◆ **Page excerpt**:
All of Rooted has been specifically designed to fit into existing religious curricula as seamlessly as possible, especially for those diocese —such as Cincinnati — seeking to incorporate TOB as an “anchor strand” in their education programs.
Delivery
Rooted, which had its humble inception at a diocesan meeting in 2011 is set to be completely finished in 2019, after seven years of development.
Some of it is available now, thanks to the wise decision to roll it out in stages.
Called to More, the 9-12 grade element of Rooted, took the longest to develop — 64 lessons in 6 years — and actually piloted in select schools during the 2015-2016 academic year while it was still being produced. Grades 9 and 10 are available for nationwide purchase now and the full high school curriculum is set to release this summer.
The K-5 lessons are the most recently piloted: currently being used in more than 1,200 classroom throughout the Archdiocese of Cincinnati. The full K-5 lessons are set to release alongside Called to More, after a mere three years in development.
In a bid for the quickest to be produced are the lessons for grades 6-8, still in their early stages but already scheduled to pilot in the fall. Sign-ups to participate in the pilot released are currently available at Ruah Woods Press and are not limited to Cincinnati.
As of Ash Wednesday, February 14, 2018, Archbishop Dennis Schnurr officially mandated TOB education for grades K-8, with K-12 as the total vision, although high school TOB planning is not yet required.
Reactions
Although the program is still new and no quantitative results are available, the anecdotal results have been promising says Steve Deiters, Director of Ruah Woods Press.
Understandably mixed reactions from teaches at the onset of the pilot have become overwhelmingly positive. “Teachers are so overworked, it’s hard to concentrate on what’s next,” Deiters explains. But in his experience, “once they attend a retreat or in-service and learn what Theology of the Body is really about, many actually look forward to teaching it. And their students reward them by receiving it with great joy.”
The experience of parents seems to be similar.
“Parents are often hard to reach,” Deiters admits, “but once they learn what TOB is about, they intuitively know how important it is for their children to learn and live these foundational truths as a path to genuine happiness — which is what every parent wants for their child.”

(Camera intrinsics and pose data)
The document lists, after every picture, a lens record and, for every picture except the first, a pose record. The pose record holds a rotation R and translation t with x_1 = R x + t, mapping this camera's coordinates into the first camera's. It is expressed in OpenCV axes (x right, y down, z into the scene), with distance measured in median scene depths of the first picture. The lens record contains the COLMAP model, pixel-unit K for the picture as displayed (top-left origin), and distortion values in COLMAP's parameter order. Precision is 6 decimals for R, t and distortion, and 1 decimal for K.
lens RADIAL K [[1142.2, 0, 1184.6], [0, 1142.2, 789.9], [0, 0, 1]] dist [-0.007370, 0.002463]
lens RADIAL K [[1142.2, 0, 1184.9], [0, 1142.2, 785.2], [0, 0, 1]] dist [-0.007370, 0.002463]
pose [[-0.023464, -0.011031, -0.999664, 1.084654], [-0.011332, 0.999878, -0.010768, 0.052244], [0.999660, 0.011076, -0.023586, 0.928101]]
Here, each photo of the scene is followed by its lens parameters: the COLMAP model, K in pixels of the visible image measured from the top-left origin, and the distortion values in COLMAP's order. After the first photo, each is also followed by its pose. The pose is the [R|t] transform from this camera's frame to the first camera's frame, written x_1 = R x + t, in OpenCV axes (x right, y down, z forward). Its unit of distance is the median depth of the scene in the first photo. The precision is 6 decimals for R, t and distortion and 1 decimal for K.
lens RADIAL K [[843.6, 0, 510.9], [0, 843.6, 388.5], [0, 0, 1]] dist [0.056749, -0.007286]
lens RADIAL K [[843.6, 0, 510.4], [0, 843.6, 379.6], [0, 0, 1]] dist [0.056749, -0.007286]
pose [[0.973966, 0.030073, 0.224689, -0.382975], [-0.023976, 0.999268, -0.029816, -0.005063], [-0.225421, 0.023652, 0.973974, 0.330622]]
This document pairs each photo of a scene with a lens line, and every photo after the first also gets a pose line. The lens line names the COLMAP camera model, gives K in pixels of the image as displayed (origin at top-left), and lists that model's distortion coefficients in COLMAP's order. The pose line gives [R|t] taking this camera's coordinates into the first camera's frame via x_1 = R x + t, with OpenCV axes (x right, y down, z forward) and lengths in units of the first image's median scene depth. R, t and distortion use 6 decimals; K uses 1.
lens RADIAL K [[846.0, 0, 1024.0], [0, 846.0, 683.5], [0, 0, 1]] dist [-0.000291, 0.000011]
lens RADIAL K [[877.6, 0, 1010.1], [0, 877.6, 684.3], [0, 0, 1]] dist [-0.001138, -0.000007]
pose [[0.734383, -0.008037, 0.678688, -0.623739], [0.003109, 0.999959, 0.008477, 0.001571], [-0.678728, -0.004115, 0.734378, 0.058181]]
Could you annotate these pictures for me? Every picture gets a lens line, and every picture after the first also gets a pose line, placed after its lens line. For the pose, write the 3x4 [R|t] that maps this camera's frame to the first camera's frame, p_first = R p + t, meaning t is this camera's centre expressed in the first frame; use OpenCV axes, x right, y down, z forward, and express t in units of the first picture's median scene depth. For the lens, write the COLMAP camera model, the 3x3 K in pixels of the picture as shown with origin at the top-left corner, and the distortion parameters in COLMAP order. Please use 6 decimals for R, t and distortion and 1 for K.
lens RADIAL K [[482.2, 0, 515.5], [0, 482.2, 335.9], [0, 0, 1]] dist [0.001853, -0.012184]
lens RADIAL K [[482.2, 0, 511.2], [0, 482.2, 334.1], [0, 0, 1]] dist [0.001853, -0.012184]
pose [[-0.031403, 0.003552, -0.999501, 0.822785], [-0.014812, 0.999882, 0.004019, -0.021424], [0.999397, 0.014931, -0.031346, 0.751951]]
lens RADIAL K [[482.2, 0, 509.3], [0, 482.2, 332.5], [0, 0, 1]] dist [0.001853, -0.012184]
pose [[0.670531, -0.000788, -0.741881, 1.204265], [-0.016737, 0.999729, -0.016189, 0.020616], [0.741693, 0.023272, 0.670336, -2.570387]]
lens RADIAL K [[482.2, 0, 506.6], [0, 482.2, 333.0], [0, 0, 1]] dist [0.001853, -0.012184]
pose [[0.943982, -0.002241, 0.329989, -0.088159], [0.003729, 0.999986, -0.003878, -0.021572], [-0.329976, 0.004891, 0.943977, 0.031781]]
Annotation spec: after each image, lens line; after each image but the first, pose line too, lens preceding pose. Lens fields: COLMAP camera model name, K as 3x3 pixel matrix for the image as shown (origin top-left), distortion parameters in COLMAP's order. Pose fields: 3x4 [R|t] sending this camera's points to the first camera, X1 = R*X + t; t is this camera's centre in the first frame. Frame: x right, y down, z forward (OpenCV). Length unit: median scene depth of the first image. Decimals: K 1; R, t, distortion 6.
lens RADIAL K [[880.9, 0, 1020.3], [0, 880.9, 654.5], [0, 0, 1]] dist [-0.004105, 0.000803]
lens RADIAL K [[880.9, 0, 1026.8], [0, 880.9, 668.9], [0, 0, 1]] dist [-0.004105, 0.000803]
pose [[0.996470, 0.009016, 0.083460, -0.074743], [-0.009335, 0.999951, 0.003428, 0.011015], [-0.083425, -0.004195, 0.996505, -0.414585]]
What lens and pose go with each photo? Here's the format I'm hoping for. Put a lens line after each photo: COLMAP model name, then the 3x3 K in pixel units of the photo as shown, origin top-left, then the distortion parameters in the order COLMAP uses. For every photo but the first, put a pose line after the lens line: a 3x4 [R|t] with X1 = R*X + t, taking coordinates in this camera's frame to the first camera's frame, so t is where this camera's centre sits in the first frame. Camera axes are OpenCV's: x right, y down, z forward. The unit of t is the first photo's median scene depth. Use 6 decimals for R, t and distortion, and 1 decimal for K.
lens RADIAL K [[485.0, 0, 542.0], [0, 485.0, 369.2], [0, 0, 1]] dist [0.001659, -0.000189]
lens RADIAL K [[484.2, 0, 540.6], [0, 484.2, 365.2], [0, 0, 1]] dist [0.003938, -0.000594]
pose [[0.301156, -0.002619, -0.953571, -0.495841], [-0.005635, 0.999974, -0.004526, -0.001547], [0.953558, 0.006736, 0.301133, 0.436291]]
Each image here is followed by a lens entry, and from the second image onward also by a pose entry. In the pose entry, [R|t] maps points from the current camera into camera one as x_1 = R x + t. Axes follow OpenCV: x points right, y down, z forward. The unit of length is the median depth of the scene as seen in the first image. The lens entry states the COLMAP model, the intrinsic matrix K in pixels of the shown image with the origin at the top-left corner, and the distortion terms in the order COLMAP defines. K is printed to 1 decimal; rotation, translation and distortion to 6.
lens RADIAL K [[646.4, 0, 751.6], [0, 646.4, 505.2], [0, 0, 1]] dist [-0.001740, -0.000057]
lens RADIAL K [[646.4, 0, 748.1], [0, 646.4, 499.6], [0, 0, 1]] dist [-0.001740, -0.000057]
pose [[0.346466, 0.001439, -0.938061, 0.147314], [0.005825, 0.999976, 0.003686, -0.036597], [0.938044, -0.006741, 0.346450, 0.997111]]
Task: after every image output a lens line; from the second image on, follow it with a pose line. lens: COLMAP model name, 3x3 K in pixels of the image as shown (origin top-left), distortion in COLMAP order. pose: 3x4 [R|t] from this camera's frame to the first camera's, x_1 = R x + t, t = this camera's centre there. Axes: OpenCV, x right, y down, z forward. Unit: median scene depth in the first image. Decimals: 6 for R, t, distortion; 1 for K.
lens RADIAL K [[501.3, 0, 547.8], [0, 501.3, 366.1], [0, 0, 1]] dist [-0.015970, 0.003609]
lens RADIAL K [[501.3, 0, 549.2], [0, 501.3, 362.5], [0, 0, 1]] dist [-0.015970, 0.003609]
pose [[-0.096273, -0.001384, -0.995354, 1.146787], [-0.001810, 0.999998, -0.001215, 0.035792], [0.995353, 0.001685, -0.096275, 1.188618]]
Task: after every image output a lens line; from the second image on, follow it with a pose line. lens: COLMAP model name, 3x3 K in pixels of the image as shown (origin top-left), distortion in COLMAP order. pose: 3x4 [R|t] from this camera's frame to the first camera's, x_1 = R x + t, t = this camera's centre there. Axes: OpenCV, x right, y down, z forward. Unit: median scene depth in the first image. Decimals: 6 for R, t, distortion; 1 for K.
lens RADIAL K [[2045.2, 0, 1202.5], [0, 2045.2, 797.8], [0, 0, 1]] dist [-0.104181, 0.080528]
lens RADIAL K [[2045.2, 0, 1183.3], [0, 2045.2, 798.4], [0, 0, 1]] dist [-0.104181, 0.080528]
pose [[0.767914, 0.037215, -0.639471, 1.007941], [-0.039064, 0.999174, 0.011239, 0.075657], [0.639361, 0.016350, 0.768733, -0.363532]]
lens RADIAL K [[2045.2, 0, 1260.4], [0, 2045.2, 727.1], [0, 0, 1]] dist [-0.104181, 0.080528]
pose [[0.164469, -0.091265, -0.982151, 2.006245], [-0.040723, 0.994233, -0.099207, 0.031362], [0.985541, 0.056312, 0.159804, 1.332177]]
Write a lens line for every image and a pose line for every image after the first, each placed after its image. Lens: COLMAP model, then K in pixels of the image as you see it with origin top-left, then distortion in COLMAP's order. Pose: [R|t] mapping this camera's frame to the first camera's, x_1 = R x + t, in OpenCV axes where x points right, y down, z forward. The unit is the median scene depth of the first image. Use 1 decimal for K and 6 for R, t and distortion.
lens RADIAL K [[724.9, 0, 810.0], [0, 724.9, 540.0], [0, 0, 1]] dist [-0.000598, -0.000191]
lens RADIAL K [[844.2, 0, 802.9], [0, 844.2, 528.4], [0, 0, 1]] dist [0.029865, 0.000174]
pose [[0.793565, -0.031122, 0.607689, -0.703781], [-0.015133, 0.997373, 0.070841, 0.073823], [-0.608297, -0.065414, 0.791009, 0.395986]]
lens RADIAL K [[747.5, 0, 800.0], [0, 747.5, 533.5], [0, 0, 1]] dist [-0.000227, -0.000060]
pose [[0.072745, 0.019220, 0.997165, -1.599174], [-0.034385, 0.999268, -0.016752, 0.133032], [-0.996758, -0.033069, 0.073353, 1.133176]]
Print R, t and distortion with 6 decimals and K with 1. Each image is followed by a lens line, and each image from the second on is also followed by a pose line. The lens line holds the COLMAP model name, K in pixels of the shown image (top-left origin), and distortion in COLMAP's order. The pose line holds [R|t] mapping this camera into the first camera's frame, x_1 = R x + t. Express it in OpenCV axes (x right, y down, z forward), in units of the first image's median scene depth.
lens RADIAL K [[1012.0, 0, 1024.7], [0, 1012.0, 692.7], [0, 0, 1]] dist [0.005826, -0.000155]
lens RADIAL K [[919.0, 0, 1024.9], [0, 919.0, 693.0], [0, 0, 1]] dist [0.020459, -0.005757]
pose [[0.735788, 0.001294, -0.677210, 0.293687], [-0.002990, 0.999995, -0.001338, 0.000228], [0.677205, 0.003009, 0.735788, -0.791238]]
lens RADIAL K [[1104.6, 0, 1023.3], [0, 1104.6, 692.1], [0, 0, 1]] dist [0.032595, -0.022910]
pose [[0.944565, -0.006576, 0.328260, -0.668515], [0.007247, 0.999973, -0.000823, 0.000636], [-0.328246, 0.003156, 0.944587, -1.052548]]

◆ **Required action 1**: List the grade ranges into which the passage on the Rooted curriculum divides its lessons.
◆ **Required action 2**: According to the passage on the Rooted curriculum, how many lessons make up Called to More?
◆ **Required action 3**: From the passage on the Rooted curriculum, set down the text starting with "Called to More, the" and going on through "limited to Cincinnati.".

◆ **Task solution 1**:
- Grades 9-12 (Called to More)
- Grades K-5
- Grades 6-8

◆ **Task solution 2**: 64 lessons.

◆ **Task solution 3**:
Called to More, the 9-12 grade element of Rooted, took the longest to develop — 64 lessons in 6 years — and actually piloted in select schools during the 2015-2016 academic year while it was still being produced. Grades 9 and 10 are available for nationwide purchase now and the full high school curriculum is set to release this summer.
The K-5 lessons are the most recently piloted: currently being used in more than 1,200 classroom throughout the Archdiocese of Cincinnati. The full K-5 lessons are set to release alongside Called to More, after a mere three years in development.
In a bid for the quickest to be produced are the lessons for grades 6-8, still in their early stages but already scheduled to pilot in the fall. Sign-ups to participate in the pilot released are currently available at Ruah Woods Press and are not limited to Cincinnati.